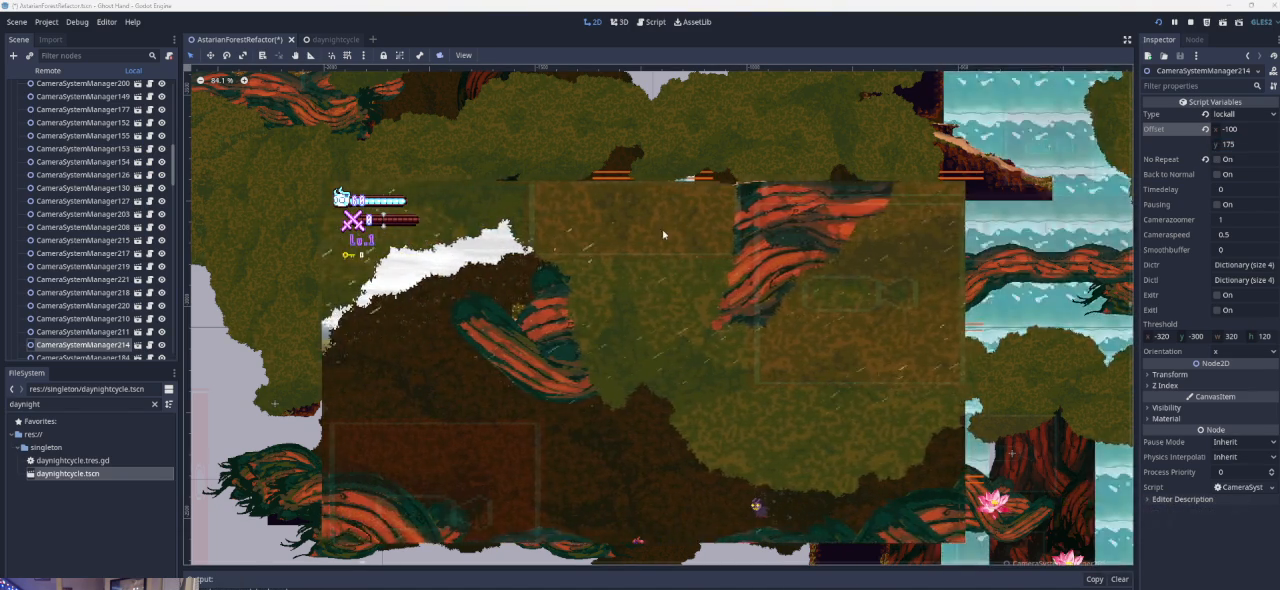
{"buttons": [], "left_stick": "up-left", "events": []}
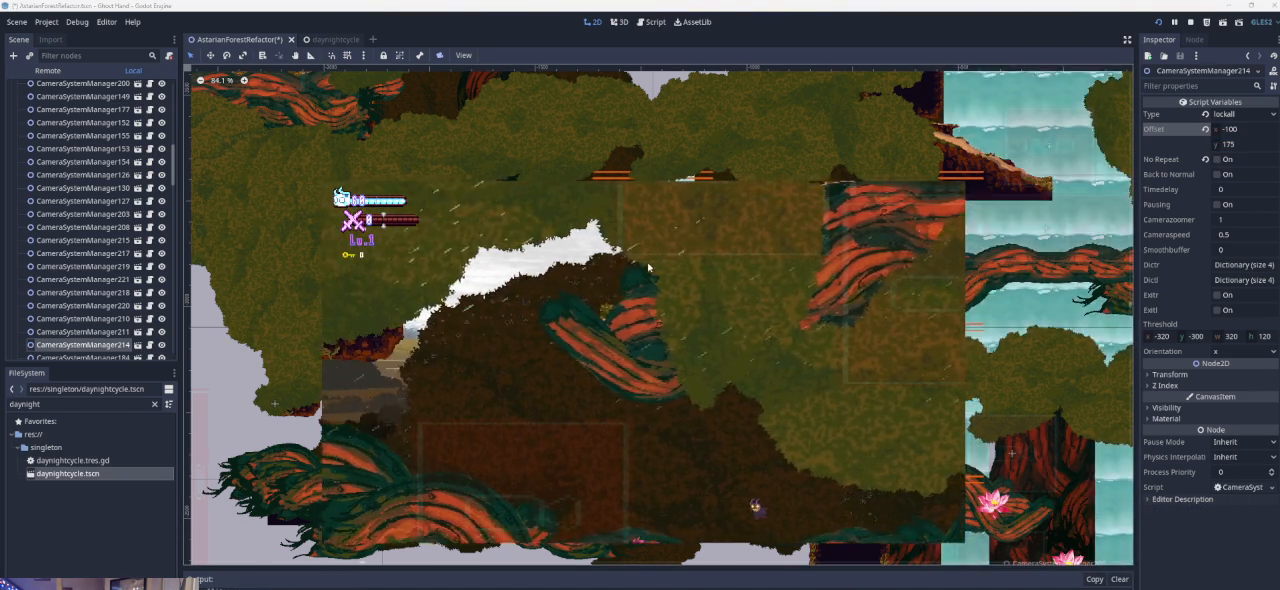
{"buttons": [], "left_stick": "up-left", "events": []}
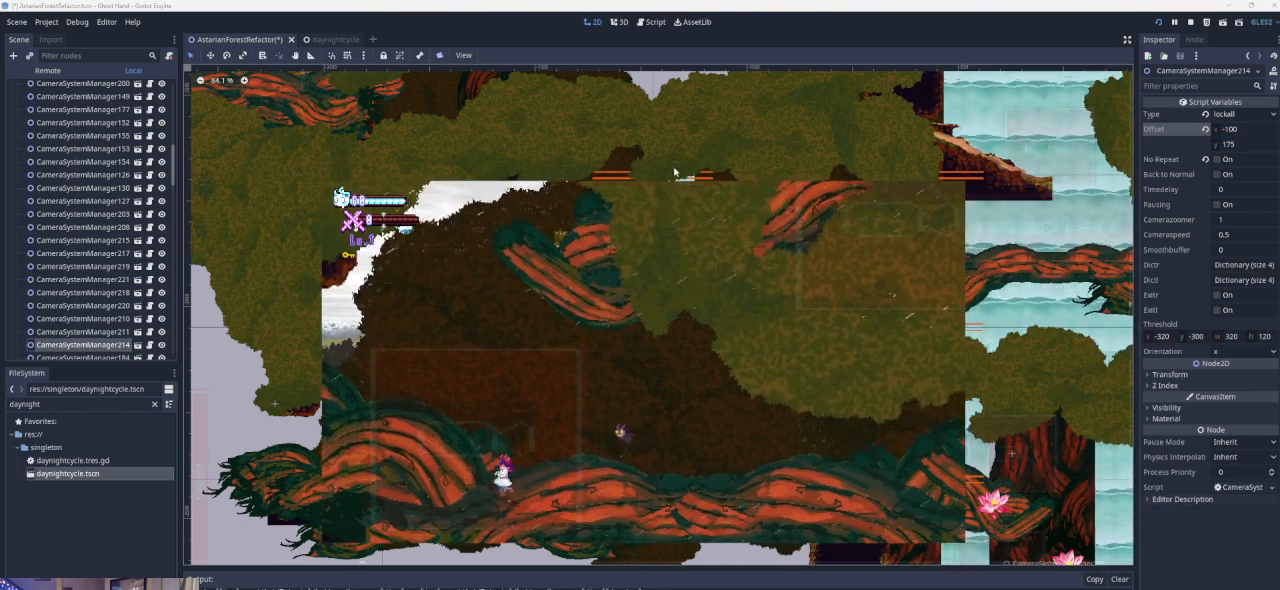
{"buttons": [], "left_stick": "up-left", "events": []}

----

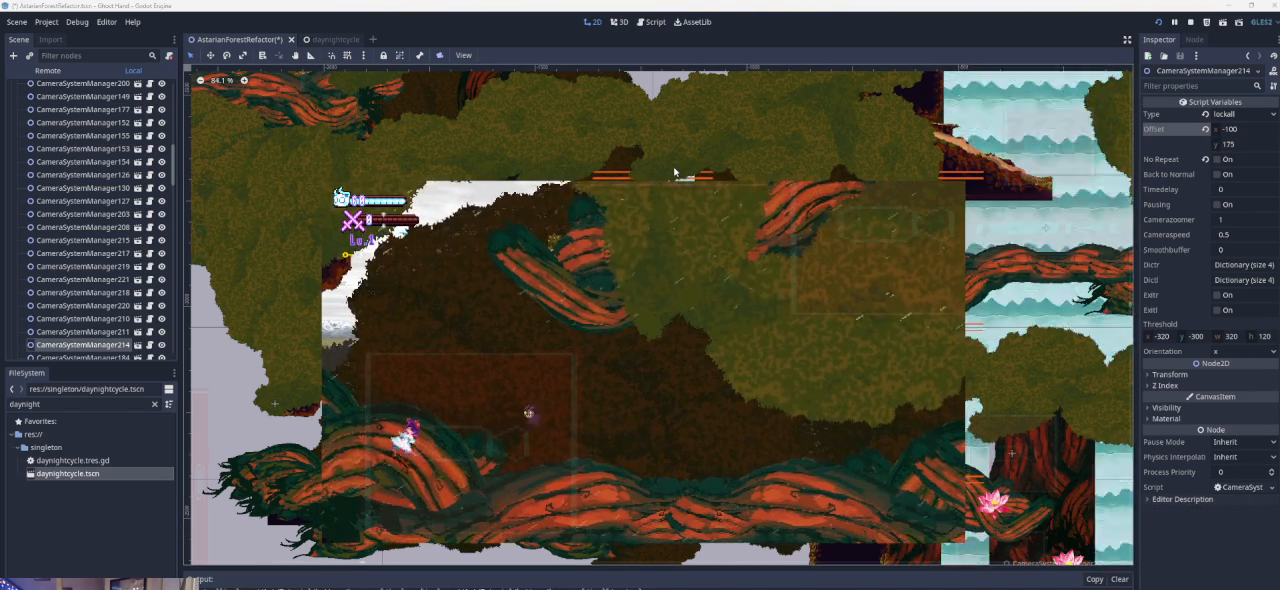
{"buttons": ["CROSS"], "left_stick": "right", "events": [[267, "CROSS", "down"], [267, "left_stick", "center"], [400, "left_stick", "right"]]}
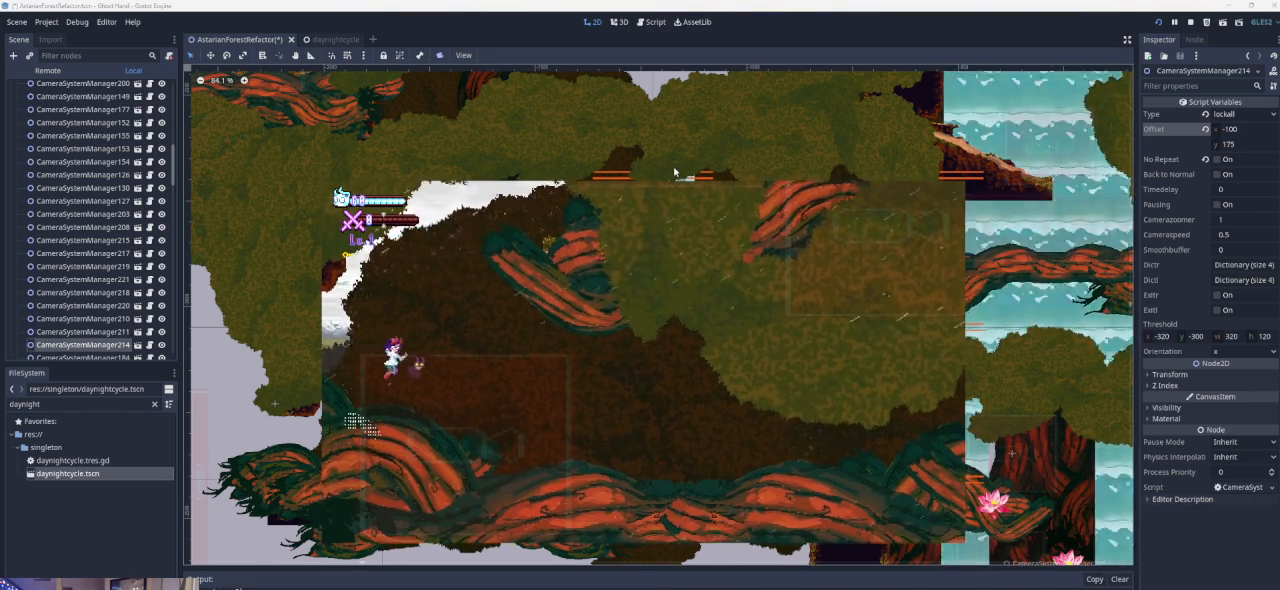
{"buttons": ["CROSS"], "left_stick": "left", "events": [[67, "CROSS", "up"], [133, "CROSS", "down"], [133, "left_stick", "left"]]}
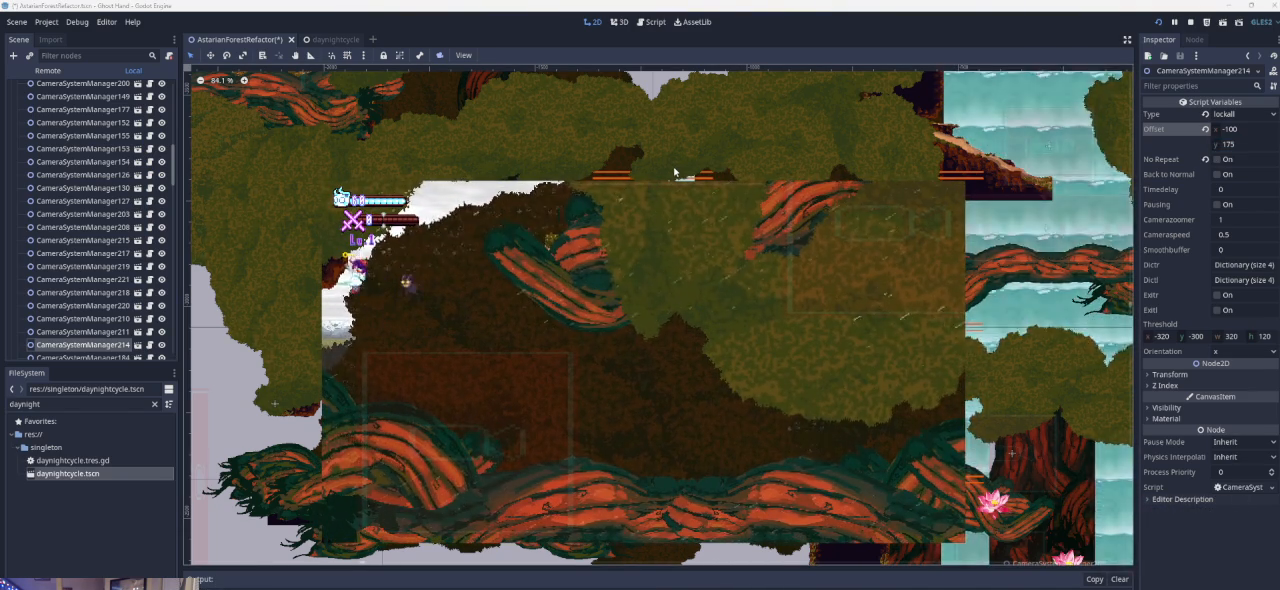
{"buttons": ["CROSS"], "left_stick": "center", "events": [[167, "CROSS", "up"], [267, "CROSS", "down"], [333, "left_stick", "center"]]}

----

- **WHAT YOU WILL DO**:
Which lines above include "CROSS"? Show each of them by copying it.

- **ANSWER FOR THE TASK**:
{"buttons": ["CROSS"], "left_stick": "right", "events": [[267, "CROSS", "down"], [267, "left_stick", "center"], [400, "left_stick", "right"]]}
{"buttons": ["CROSS"], "left_stick": "left", "events": [[67, "CROSS", "up"], [133, "CROSS", "down"], [133, "left_stick", "left"]]}
{"buttons": ["CROSS"], "left_stick": "center", "events": [[167, "CROSS", "up"], [267, "CROSS", "down"], [333, "left_stick", "center"]]}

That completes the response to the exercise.